Acórdão nº 1079/08.2TVPRT.P1 de Court of Appeal of Porto (Portugal), 07 de Julho de 2016

Magistrado ResponsávelMANUEL DOMINGOS FERNANDES
Data da Resolução07 de Julho de 2016
EmissorCourt of Appeal of Porto (Portugal)

Processo nº 1079/08.2TVPRT.P1-Apelação Origem: Comarca do Porto-Inst. Central-1ª Secção Cível-J5 Relator: Manuel Fernandes 1º Adjunto Des. Caimoto Jácome 2º Adjunto Des.
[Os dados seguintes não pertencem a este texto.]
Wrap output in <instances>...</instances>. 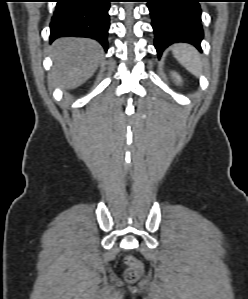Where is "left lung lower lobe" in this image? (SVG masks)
I'll use <instances>...</instances> for the list:
<instances>
[{"mask_svg":"<svg viewBox=\"0 0 248 299\" xmlns=\"http://www.w3.org/2000/svg\"><path fill=\"white\" fill-rule=\"evenodd\" d=\"M155 33V47L160 56L176 42H186L201 50V0H147Z\"/></svg>","mask_w":248,"mask_h":299,"instance_id":"left-lung-lower-lobe-1","label":"left lung lower lobe"}]
</instances>
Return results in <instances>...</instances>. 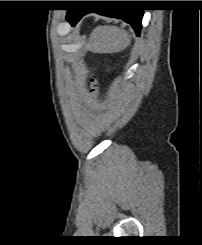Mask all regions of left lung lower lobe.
I'll list each match as a JSON object with an SVG mask.
<instances>
[{"mask_svg":"<svg viewBox=\"0 0 202 245\" xmlns=\"http://www.w3.org/2000/svg\"><path fill=\"white\" fill-rule=\"evenodd\" d=\"M143 10L135 8H114V9H99V10H87V9H70L68 10L67 20L74 26L82 16L90 12H96L100 15L115 17L123 19L125 22L131 24L136 34H140L142 26Z\"/></svg>","mask_w":202,"mask_h":245,"instance_id":"left-lung-lower-lobe-1","label":"left lung lower lobe"}]
</instances>
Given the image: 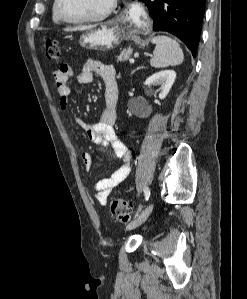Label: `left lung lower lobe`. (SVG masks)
Segmentation results:
<instances>
[{"instance_id":"left-lung-lower-lobe-1","label":"left lung lower lobe","mask_w":247,"mask_h":299,"mask_svg":"<svg viewBox=\"0 0 247 299\" xmlns=\"http://www.w3.org/2000/svg\"><path fill=\"white\" fill-rule=\"evenodd\" d=\"M149 7L154 31H166L181 39L196 56L206 0H139Z\"/></svg>"}]
</instances>
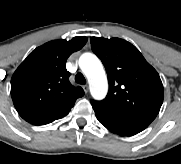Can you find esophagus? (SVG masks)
<instances>
[{"label": "esophagus", "mask_w": 181, "mask_h": 164, "mask_svg": "<svg viewBox=\"0 0 181 164\" xmlns=\"http://www.w3.org/2000/svg\"><path fill=\"white\" fill-rule=\"evenodd\" d=\"M83 89H84L85 93H87L88 92V85L87 84L83 85Z\"/></svg>", "instance_id": "obj_1"}]
</instances>
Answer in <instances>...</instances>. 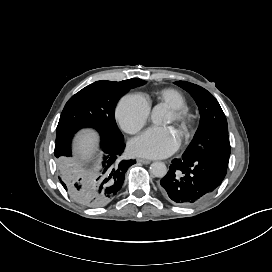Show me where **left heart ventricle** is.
Returning <instances> with one entry per match:
<instances>
[{"instance_id":"left-heart-ventricle-1","label":"left heart ventricle","mask_w":272,"mask_h":272,"mask_svg":"<svg viewBox=\"0 0 272 272\" xmlns=\"http://www.w3.org/2000/svg\"><path fill=\"white\" fill-rule=\"evenodd\" d=\"M174 122V115L170 112L167 123Z\"/></svg>"}]
</instances>
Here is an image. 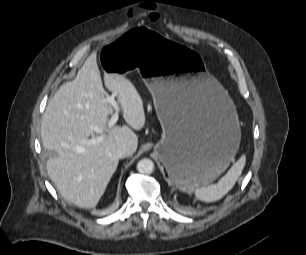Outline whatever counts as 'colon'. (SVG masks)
<instances>
[{"label": "colon", "instance_id": "1", "mask_svg": "<svg viewBox=\"0 0 306 255\" xmlns=\"http://www.w3.org/2000/svg\"><path fill=\"white\" fill-rule=\"evenodd\" d=\"M149 16H150V17L154 16V13H153V12H151V13L149 14Z\"/></svg>", "mask_w": 306, "mask_h": 255}]
</instances>
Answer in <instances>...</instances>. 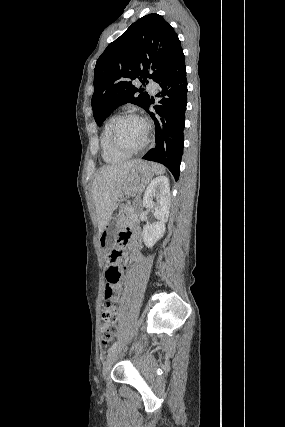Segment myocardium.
I'll use <instances>...</instances> for the list:
<instances>
[{
	"label": "myocardium",
	"instance_id": "myocardium-1",
	"mask_svg": "<svg viewBox=\"0 0 285 427\" xmlns=\"http://www.w3.org/2000/svg\"><path fill=\"white\" fill-rule=\"evenodd\" d=\"M125 119H138V120L142 121L146 127V136H145L143 142L138 147L133 148V149H129L126 146H124L119 141V139L117 137L118 126ZM109 136H110V141H111L112 146L117 151L124 153V154L133 155V154L140 152L141 150H143L148 145L149 140H150V124L145 118H143L139 114H136L133 112H125V113H122V114L115 117V119L111 125V128H110Z\"/></svg>",
	"mask_w": 285,
	"mask_h": 427
}]
</instances>
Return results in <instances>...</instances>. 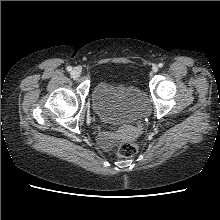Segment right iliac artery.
Here are the masks:
<instances>
[{
	"label": "right iliac artery",
	"mask_w": 220,
	"mask_h": 220,
	"mask_svg": "<svg viewBox=\"0 0 220 220\" xmlns=\"http://www.w3.org/2000/svg\"><path fill=\"white\" fill-rule=\"evenodd\" d=\"M67 70H68V71H71V70H72V67L68 66V67H67Z\"/></svg>",
	"instance_id": "1"
}]
</instances>
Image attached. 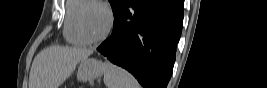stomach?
I'll return each instance as SVG.
<instances>
[{
    "label": "stomach",
    "mask_w": 267,
    "mask_h": 88,
    "mask_svg": "<svg viewBox=\"0 0 267 88\" xmlns=\"http://www.w3.org/2000/svg\"><path fill=\"white\" fill-rule=\"evenodd\" d=\"M103 73V63L96 59L87 58L80 62L77 78L81 82L91 81Z\"/></svg>",
    "instance_id": "obj_1"
}]
</instances>
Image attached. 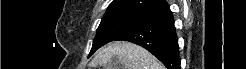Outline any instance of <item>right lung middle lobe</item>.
Masks as SVG:
<instances>
[{
  "label": "right lung middle lobe",
  "instance_id": "1",
  "mask_svg": "<svg viewBox=\"0 0 246 69\" xmlns=\"http://www.w3.org/2000/svg\"><path fill=\"white\" fill-rule=\"evenodd\" d=\"M142 21L141 15H124L102 19L93 41L89 56L120 34Z\"/></svg>",
  "mask_w": 246,
  "mask_h": 69
}]
</instances>
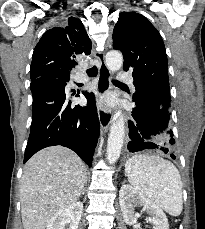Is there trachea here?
<instances>
[{
  "label": "trachea",
  "mask_w": 205,
  "mask_h": 229,
  "mask_svg": "<svg viewBox=\"0 0 205 229\" xmlns=\"http://www.w3.org/2000/svg\"><path fill=\"white\" fill-rule=\"evenodd\" d=\"M97 68L96 67H92L90 69L87 70V74L90 76V77H95L97 76ZM114 83L116 84H120V85H123L121 82L117 81V80H113Z\"/></svg>",
  "instance_id": "1"
}]
</instances>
Sousa Lameira Sumário: I- A parte que pretenda beneficiar da ampliação do prazo prescricional estatuído no artigo 498.º, nº 3 do CCivil, atento o seu teor, alcance e sentido, tem o ónus de, por um lado, alegar que os factos praticados pela pessoa a quem pede a indemnização, além de constituírem um ilícito civil, constituem, igualmente, um ilícito criminal e, por outro, de concretizar, através dessa mesma alegação, os factos em causa.

II- Querendo o Autor imputar a Ré, enquanto instituição bancária, a prática de um crime de falsificação de documento previsto no artigo 256.º do Código Penal tem que alegar os factos indispensáveis ao preenchimento dos requisitos da responsabilidade jurídico-penal das pessoas colectivas a que se refere o artigo 11.º do Código Penal.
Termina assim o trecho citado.